A problem for me is that I see the LDS culture as a separate structure from LDS teachings. With all my heart I accept those LDS teachings and want them for my children; but the LDS culture has become more alien, not more familiar, as the years have passed. I think sometimes of that LDS culture—of that first generation of Saints, all of them converted to a shockingly radical new religion, trying in faith to build together a new community. From their efforts, ironically, have come the culture that now tells us that we are not converted unless we accept the culture as well as the teachings—or even seems to urge us to accept the culture, never mind about the teachings. As I have talked to many Indians, they too feel that the culture of the Mormons gets in the way of the teachings.

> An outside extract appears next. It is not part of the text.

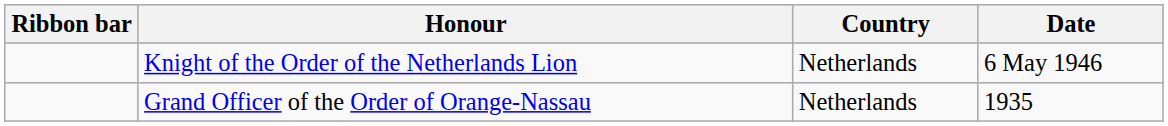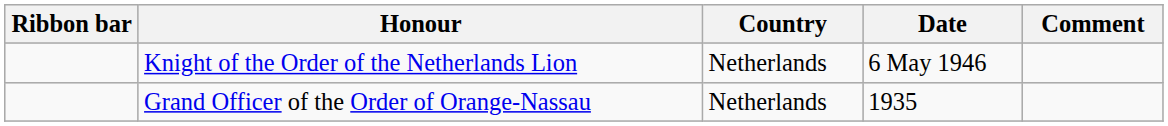+ column: Comment
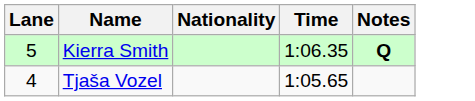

I may be wrong. I have been wrong before. I know that all people must abandon parts of their culture to accept the gospel. Many of my Indian brothers and sisters have given up their cultures to become Mormon—to be acceptable to their anglo Mormon brothers and sisters. How long do they last? The teachings of the Church allow us to be both Indian and Mormon, but to expect Indians to be anglo Mormons puts an enormous strain on some of the Indian people. Some feel they must choose between being Mormon and being Indian. Yet those who abandon their roots and their heritage altogether, trying to be white except for their skins, do not seem to be either happier or more successful.

It shouldn’t be a conflict. We shouldn’t have to choose. In both my ward and among my people, I am called “brother.” I feel that responsibility in both settings. I feel the potentiality of that reward. And I remember my grandmother, the first Indian member of the Relief Society in the Uintah Basin. After years of faithful service, she went back to the traditional ways. For her, the gap got wider and wider until she had to choose. Surely, four generations later for me and my children, it should be possible to retain the beauty and the blessedness in both ways.


Editor’s Note: This essay was previously published in Dialogue: A Journal of Mormon Thought volume 18, number 4, as part of a special issue in 1985 dedicated to Mormon–Native history and interrelationships. The issue especially focused on President Spencer W. Kimball’s influence on this topic, who had recently passed. Dora Rose Hartvigsen England and Eugene England Sr. and their children personally funded the publication of this issue. Lacee A. Harris’s personal essay “To Be Native American—and Mormon” may be the first known piece written by an Indigenous person published in Dialogue. I include it here not only for its historical significance in Dialogue’s history of addressing this topic of indigeneity, but also because of its significance as a historical text itself, capturing a different era of LDS engagement with Native Americans, coming of age in the 1950s and 1960s as the Church was embarking on major missionary, outreach, and assimilation projects.